A ja wolę brzydala Co brzydki jest jak noc Byle mnie zadowalał W tym sensie mhm.. no. A ja wolę brzydala Co krzywy ma nos Bardzo ładna z nas para Wystarczy fotoszop
Bo taki piękny chłopak Co wszystko piękne ma I wpada w żeńskie oka Jest jak cieknący kran A taki brzydki brzydal Co nikt nie widzi go To pod skorupką skrywa Skarby dla swojej squaw
Więc ja wolę brzydala Co brzydki jest jak noc Byle mnie zadowalał W tym sensie mhm.. no.
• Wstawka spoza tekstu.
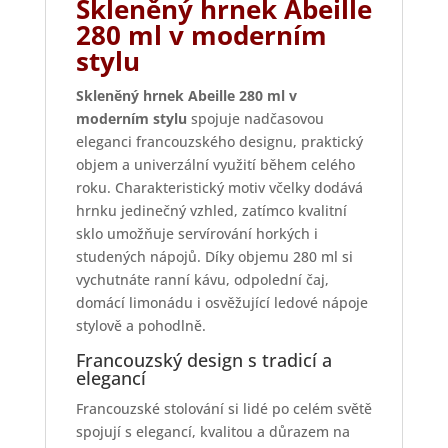
Skleněný hrnek Abeille
280 ml v moderním
stylu
Skleněný hrnek Abeille 280 ml v
moderním stylu
spojuje nadčasovou
eleganci francouzského designu, praktický
objem a univerzální využití během celého
roku. Charakteristický motiv včelky dodává
hrnku jedinečný vzhled, zatímco kvalitní
sklo umožňuje servírování horkých i
studených nápojů. Díky objemu 280 ml si
vychutnáte ranní kávu, odpolední čaj,
domácí limonádu i osvěžující ledové nápoje
stylově a pohodlně.
Francouzský design s tradicí a
elegancí
Francouzské stolování si lidé po celém světě
spojují s elegancí, kvalitou a důrazem na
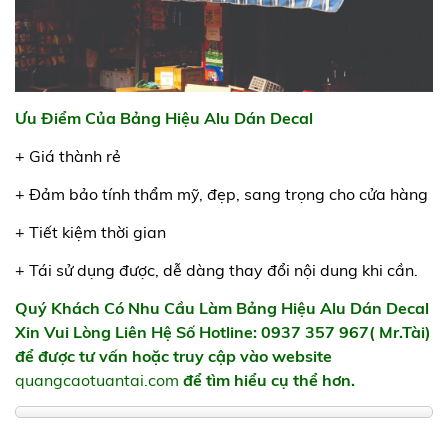
Ưu Điểm Của Bảng Hiệu Alu Dán Decal
+ Giá thành rẻ
+ Đảm bảo tính thẩm mỹ, đẹp, sang trọng cho cửa hàng
+ Tiết kiệm thời gian
+ Tái sử dụng được, dễ dàng thay đổi nội dung khi cần.
Quý Khách Có Nhu Cầu Làm Bảng Hiệu Alu Dán Decal
Xin Vui Lòng Liên Hệ Số Hotline: 0937 357 967(
Mr.Tài)
để được tư vấn hoặc truy cập vào website
quangcaotuantai.com
để tìm hiểu cụ thể hơn.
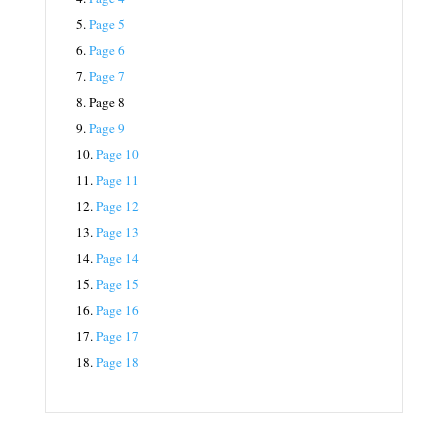
5.
Page 5
6.
Page 6
7.
Page 7
8.
Page 8
9.
Page 9
10.
Page 10
11.
Page 11
12.
Page 12
13.
Page 13
14.
Page 14
15.
Page 15
16.
Page 16
17.
Page 17
18.
Page 18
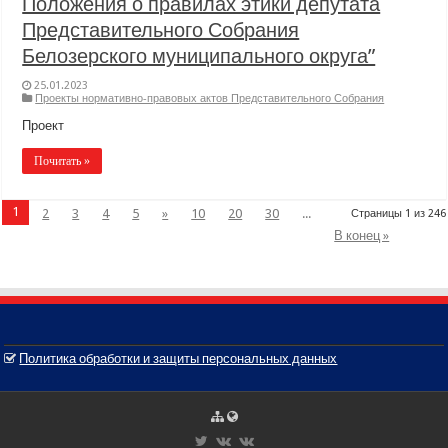
Положения о правилах этики депутата
Представительного Собрания
Белозерского муниципального округа”
25.01.2023
Проекты нормативно-правовых актов Представительного Собрания
Проект
Почитать »
1
2
3
4
5
»
10
20
30
...
Страницы 1 из 246
В конец »
Политика обработки и защиты персональных данных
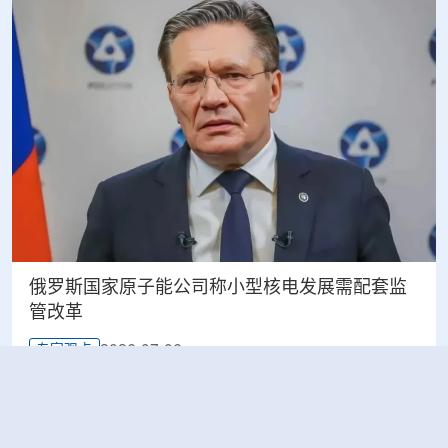
俄罗斯国家原子能公司称小型核电发展需配套监
管改革
2026-07-06
专家观点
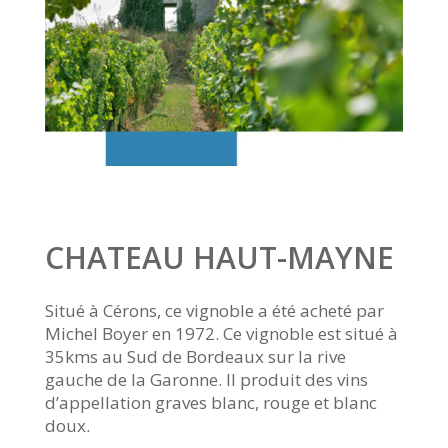
CHATEAU HAUT-MAYNE
Situé à Cérons, ce vignoble a été acheté par
Michel Boyer en 1972. Ce vignoble est situé à
35kms au Sud de Bordeaux sur la rive
gauche de la Garonne. Il produit des vins
d’appellation graves blanc, rouge et blanc
doux.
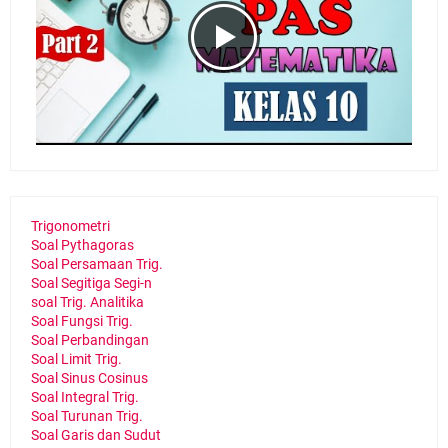
Trigonometri
Soal Pythagoras
Soal Persamaan Trig.
Soal Segitiga Segi-n
soal Trig. Analitika
Soal Fungsi Trig.
Soal Perbandingan
Soal Limit Trig.
Soal Sinus Cosinus
Soal Integral Trig.
Soal Turunan Trig.
Soal Garis dan Sudut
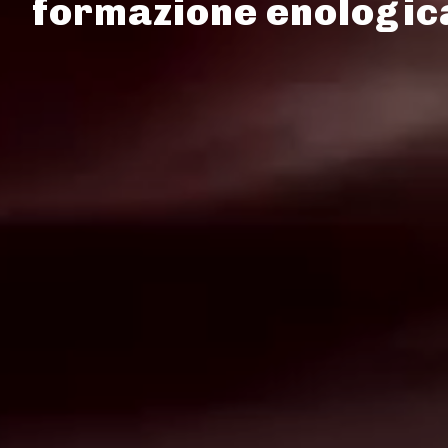
formazione enologica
A ja wolę brzydala Co krzywy ma nos Bardzo ładna z nas para Wystarczy fotoszop
A ciocia będzie się złościć Że z takim byle czym Że nie pasuje miłości Że rudzi ludzie źli A ja mam ciocie w dupie Że tak wyrażę się Ja tam brzydali lubię A oni lubią mnie
Więc ja wolę brzydala...
Jeszcze na koniec dodam By o brzydali dbać By dbać o tę urodę Nie próbować zmieniać Bo jak brzydala ciśniesz Żeby był jak Brad Pitt Czarowność jego pryśnie A tak nie może być!